Suntrust Mtge., Inc. v Mooney
2014 NY Slip Op 00495 [113 AD3d 836]
January 29, 2014
Appellate Division, Second Department
Published by New York State Law Reporting Bureau pursuant to Judiciary Law § 431.
As corrected through Wednesday, March 5, 2014


Suntrust Mortgage, Inc., Respondent,
v
Adam Mooney, Appellant.

[*1] John F. Clennan, Ronkonkoma, N.Y., for appellant.

Jeffrey H. Ward, New York, N.Y., for respondent.

In an action to recover damages for unjust enrichment, the defendant appeals from (1) an order of the Supreme Court, Suffolk County (Asher, J.), dated November 1, 2012, which granted the plaintiff's motion for summary judgment on the complaint, and (2) a judgment of the same court entered November 30, 2012, which, upon the order, is in favor of the plaintiff and against him in the principal sum of $18,965.85.

Ordered that the appeal from the order is dismissed; and it is further,

Ordered that the judgment is affirmed; and it is further,

Ordered that one bill of costs is awarded to the plaintiff.

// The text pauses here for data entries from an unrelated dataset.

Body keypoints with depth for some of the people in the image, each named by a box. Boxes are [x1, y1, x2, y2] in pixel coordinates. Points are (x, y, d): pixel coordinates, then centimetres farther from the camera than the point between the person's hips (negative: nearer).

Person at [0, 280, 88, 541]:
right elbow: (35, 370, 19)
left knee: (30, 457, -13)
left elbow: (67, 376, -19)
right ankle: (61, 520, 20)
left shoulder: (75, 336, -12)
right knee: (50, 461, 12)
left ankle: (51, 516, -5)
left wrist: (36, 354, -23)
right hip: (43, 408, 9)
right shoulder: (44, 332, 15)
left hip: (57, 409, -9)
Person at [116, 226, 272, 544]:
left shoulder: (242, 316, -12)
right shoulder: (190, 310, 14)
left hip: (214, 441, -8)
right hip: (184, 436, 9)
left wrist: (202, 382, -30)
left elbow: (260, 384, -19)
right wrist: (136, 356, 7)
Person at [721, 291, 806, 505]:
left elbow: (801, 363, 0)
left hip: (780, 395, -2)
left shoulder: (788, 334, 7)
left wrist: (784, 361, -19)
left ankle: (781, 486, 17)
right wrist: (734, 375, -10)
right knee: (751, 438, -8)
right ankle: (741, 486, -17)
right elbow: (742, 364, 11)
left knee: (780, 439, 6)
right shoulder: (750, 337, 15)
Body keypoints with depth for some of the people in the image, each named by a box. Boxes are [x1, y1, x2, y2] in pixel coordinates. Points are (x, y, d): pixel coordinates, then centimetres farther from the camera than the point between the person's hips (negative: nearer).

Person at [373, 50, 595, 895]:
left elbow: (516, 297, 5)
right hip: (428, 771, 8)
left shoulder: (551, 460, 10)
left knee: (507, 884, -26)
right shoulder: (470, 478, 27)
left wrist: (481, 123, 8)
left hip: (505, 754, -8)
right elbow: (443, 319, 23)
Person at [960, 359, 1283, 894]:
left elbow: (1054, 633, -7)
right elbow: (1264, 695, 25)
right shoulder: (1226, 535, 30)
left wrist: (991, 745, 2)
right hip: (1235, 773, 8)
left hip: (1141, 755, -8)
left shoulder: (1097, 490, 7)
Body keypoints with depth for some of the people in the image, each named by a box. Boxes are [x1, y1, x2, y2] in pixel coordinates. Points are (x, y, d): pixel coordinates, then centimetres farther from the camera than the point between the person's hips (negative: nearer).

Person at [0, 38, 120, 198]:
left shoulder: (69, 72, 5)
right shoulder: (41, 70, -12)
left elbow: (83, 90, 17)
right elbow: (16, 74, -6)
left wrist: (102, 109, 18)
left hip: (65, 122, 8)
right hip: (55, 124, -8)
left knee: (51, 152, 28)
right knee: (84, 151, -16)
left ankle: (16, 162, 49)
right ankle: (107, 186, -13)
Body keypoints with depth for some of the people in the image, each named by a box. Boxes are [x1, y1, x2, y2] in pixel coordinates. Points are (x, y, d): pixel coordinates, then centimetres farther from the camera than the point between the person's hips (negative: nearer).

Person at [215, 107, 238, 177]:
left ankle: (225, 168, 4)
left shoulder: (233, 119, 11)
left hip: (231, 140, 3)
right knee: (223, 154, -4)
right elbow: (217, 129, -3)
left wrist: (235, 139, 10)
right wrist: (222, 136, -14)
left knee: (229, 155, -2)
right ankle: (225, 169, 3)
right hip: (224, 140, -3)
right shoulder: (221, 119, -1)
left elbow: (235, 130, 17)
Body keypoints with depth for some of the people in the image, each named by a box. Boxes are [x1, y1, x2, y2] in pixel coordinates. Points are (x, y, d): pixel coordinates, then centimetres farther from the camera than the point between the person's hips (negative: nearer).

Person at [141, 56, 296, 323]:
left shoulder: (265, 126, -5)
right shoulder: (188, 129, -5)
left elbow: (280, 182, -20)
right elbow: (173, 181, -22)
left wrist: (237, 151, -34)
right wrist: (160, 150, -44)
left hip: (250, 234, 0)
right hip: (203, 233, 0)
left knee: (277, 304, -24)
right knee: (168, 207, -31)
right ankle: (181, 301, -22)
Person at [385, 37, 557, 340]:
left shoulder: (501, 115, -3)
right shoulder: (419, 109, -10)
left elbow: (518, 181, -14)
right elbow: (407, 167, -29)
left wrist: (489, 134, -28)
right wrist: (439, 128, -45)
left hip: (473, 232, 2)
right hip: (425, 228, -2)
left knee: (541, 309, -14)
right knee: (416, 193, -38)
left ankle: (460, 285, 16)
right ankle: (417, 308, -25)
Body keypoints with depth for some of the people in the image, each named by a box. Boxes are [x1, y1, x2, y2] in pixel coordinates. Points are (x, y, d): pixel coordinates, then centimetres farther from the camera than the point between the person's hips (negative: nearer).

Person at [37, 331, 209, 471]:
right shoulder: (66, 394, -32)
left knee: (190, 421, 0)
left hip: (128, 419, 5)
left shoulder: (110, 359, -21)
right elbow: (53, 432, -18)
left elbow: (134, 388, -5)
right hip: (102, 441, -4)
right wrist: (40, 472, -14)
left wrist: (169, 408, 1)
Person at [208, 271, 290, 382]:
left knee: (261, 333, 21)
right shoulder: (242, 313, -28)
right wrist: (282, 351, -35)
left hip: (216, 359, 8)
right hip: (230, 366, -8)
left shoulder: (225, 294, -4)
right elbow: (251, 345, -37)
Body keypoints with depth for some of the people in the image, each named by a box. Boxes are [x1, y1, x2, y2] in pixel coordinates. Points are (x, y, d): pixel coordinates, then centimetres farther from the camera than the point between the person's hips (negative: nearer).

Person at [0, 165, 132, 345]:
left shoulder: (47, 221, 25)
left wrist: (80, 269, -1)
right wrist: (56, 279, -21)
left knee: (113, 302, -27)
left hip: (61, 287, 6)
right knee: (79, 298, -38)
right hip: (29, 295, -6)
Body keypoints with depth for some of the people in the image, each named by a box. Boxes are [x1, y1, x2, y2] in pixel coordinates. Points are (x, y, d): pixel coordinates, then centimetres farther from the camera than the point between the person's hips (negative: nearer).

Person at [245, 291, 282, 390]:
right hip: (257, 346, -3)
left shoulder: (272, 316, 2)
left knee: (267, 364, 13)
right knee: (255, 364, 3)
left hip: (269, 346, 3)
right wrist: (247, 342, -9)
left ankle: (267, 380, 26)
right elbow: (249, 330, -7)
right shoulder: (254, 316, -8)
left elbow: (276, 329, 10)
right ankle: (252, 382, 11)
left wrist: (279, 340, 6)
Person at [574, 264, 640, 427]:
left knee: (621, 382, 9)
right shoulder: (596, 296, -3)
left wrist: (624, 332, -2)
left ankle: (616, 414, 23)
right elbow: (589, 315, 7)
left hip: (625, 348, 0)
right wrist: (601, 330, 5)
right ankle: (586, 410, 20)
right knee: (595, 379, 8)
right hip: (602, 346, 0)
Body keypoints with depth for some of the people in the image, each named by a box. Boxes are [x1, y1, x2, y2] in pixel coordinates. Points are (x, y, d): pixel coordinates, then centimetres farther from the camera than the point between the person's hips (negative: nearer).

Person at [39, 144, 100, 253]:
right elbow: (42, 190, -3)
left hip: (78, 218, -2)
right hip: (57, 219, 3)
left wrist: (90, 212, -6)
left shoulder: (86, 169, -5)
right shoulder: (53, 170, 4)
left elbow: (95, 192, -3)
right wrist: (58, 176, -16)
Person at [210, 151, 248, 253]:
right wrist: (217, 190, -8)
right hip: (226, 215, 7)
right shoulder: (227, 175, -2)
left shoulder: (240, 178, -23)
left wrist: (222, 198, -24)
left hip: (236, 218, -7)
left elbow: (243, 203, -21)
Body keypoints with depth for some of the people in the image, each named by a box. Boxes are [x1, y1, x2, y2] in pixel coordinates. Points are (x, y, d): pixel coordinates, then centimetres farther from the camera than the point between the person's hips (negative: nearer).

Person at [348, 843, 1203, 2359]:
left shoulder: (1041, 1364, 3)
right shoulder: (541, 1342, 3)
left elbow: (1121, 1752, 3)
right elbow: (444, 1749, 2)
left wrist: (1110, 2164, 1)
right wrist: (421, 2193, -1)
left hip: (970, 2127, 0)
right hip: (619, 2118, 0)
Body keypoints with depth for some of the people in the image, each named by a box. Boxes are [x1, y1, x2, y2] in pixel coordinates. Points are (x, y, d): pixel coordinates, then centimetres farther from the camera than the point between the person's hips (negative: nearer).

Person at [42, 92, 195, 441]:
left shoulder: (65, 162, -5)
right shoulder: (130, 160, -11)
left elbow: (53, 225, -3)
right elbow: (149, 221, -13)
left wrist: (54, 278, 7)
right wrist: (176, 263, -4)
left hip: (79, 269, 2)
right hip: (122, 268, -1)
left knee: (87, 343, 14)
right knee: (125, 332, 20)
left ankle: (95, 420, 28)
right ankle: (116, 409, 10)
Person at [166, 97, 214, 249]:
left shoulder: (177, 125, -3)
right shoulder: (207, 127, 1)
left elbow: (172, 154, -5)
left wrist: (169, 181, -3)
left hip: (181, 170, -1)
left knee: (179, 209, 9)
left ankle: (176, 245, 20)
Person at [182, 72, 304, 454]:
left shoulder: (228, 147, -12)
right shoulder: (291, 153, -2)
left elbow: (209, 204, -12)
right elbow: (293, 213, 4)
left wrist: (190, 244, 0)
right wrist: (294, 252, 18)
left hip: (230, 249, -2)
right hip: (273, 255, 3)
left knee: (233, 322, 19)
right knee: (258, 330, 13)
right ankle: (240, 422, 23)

The appeal from the intermediate order must be dismissed because the right of direct appeal therefrom terminated with the entry of judgment in the action (see Matter of Aho, 39 NY2d 241, 248 [1976]). The issues raised on the appeal from the order are brought up for review and have been considered on the appeal from the judgment (see CPLR 5501 [a] [1]).

"To prevail on a claim of unjust enrichment, a party must show that (1) the other party was enriched, (2) at that party's expense, and (3) that 'it is against equity and good conscience to permit [the other party] to retain what is sought to be recovered' " (Citibank, N.A. v Walker, 12 AD3d 480, 481 [2004], quoting Paramount Film Distrib. Corp. v State of New York, 30 NY2d 415, 421 [1972]; see Goel v Ramachandran, 111 AD3d 783 [2013]; Branch Servs., Inc. v Cooper, 102 AD3d 645, 647 [2013]). Contrary to the defendant's contention, the plaintiff met its prima facie burden of demonstrating its entitlement to judgment as a matter of law through the submission of the affidavit of its vice president and documentary evidence showing that the plaintiff inadvertently paid property taxes on behalf of the defendant (see Banco Popular N. Am. v Lieberman, 75 AD3d 460, 461 [2010]). In opposition, the defendant failed to raise a triable issue of fact (see Alvarez v Prospect Hosp., 68 NY2d 320, 324 [1986]).

The defendant's remaining contention is without merit.

Accordingly, the Supreme Court properly granted the plaintiff's motion for summary [*2]judgment on the complaint. Rivera, J.P., Leventhal, Hall and Roman, JJ., concur.